Sunday, June 6, 2010

In my dream several families have come together for a camping trip.  Each has a makeshift home, a tent or caravan overloaded with cooking utensils, battered tin and plastic crockery, blankets, sleeping bags and clothes.  One couple has bundled their baby into a pram under layers of camping equipment such that only the child’s eyes are visible.

Two tiny eyes peek out onto the world.  I wonder that the baby is not squashed.

We are about to move on once loaded up when I notice a pair of my sister’s shoes left out on the road.  I collect them and then notice other shoes, this time single shoes that have also spilled onto the road.  I retrieve them and check underneath the car.  More shoes.  I rush to get them all back into the already overloaded car, fearful that my husband will yell at me for holding everyone up.

Then we are at a family Christmas lunch, each trying to find a seat at the table.  I over hear one of the mothers from my daughter’s school in the kitchen complain that the meal she will serve her family that day will be as hard as nails.  I watch as she plucks a lobster from a pot of over-boiled vegetables.  She cuts the lobster open.  Its flesh is tough and unyielding.

     ‘You’ll have to start again,’ someone says to the woman.

     ‘It was expensive,’ she says.  ‘My mother gave me money just so I could buy a big one, big enough to share.’

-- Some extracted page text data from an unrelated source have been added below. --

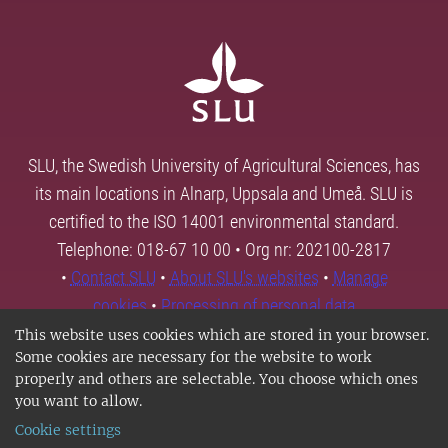
SLU, the Swedish University of Agricultural Sciences, has
its main locations in Alnarp, Uppsala and Umeå. SLU is
certified to the ISO 14001 environmental standard.
Telephone: 018-67 10 00 • Org nr: 202100-2817
•
Contact SLU
•
About SLU's websites
•
Manage
cookies
•
Processing of personal data
This website uses cookies which are stored in your browser.
Some cookies are necessary for the website to work
properly and others are selectable. You choose which ones
you want to allow.
Cookie settings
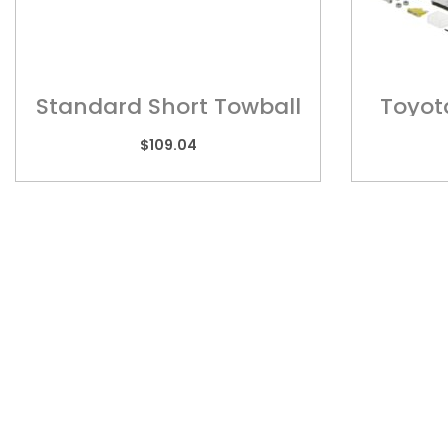
Standard Short Towball
Toyot
Mount ? HD132
Series
$
109.04
Quic
Home
Towba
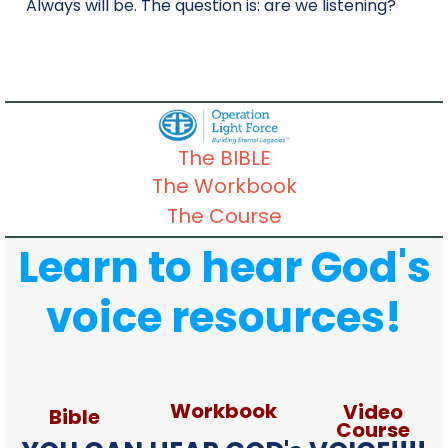
Always will be. The question is: are we listening?
The BIBLE
The Workbook
The Course
Learn to hear God's
voice resources!
Workbook
Video
Bible
Course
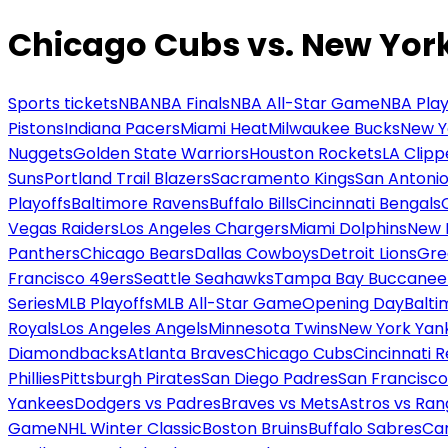
Chicago Cubs vs. New Yor
Sports tickets
NBA
NBA Finals
NBA All-Star Game
NBA Play
Pistons
Indiana Pacers
Miami Heat
Milwaukee Bucks
New Y
Nuggets
Golden State Warriors
Houston Rockets
LA Clipp
Suns
Portland Trail Blazers
Sacramento Kings
San Antonio
Playoffs
Baltimore Ravens
Buffalo Bills
Cincinnati Bengals
Vegas Raiders
Los Angeles Chargers
Miami Dolphins
New 
Panthers
Chicago Bears
Dallas Cowboys
Detroit Lions
Gre
Francisco 49ers
Seattle Seahawks
Tampa Bay Buccanee
Series
MLB Playoffs
MLB All-Star Game
Opening Day
Balti
Royals
Los Angeles Angels
Minnesota Twins
New York Yan
Diamondbacks
Atlanta Braves
Chicago Cubs
Cincinnati 
Phillies
Pittsburgh Pirates
San Diego Padres
San Francisco
Yankees
Dodgers vs Padres
Braves vs Mets
Astros vs Ran
Game
NHL Winter Classic
Boston Bruins
Buffalo Sabres
Car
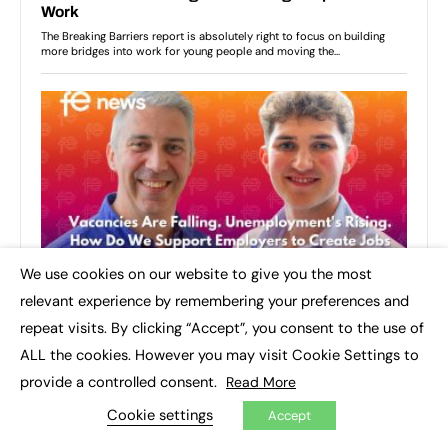
We use cookies on our website to give you the most
×
relevant experience by remembering your preferences and
repeat visits. By clicking “Accept”, you consent to the use of
ALL the cookies. However you may visit Cookie Settings to
provide a controlled consent.
Read More
Cookie settings
Accept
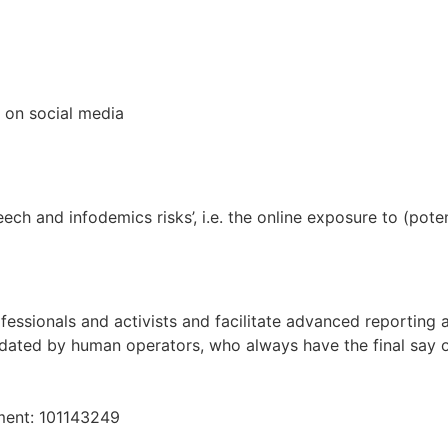
 on social media
ech and infodemics risks’, i.e. the online exposure to (pot
essionals and activists and facilitate advanced reporting 
ated by human operators, who always have the final say o
ment: 101143249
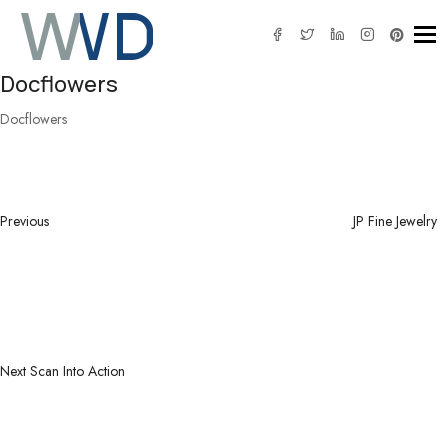
Tog
Docflowers
Docflowers
Post
Previous
navigation
Post
Previous
JP Fine Jewelry
Next
Post
Next
Scan Into Action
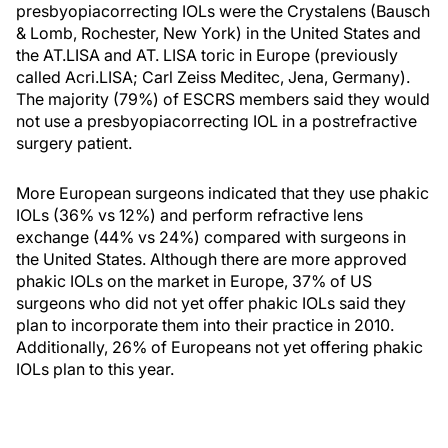
presbyopiacorrecting IOLs were the Crystalens (Bausch
& Lomb, Rochester, New York) in the United States and
the AT.LISA and AT. LISA toric in Europe (previously
called Acri.LISA; Carl Zeiss Meditec, Jena, Germany).
The majority (79%) of ESCRS members said they would
not use a presbyopiacorrecting IOL in a postrefractive
surgery patient.
More European surgeons indicated that they use phakic
IOLs (36% vs 12%) and perform refractive lens
exchange (44% vs 24%) compared with surgeons in
the United States. Although there are more approved
phakic IOLs on the market in Europe, 37% of US
surgeons who did not yet offer phakic IOLs said they
plan to incorporate them into their practice in 2010.
Additionally, 26% of Europeans not yet offering phakic
IOLs plan to this year.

I am back at the dinner table and decide to sit next to one of my favourite cousins.  She sits next to a man whom I do not recognise

     ‘Where’s my mum?’ I ask.

     ‘Over there,’ my cousin says and points to the other side of the table.  I stand on tiptoes and see that my mother is propped up on a low footstool diagonally opposite, and beside the highchair.  Her head barely reaches level with the tabletop.

     ‘We need to make room for my mother,’ I say, and pull up another chair between my cousin and me.

     ‘Come and sit with us,’ I say to my mother.  It is a squeeze but we manage to fit her in.

My mother has a baffled, hurt look on her face, as if to say, mistreat me as you like.  I will suffer in silence, but you can all feel bad about it.  I know this look and refuse to give in to it.  Equally, I will not exclude my mother.  She belongs with us.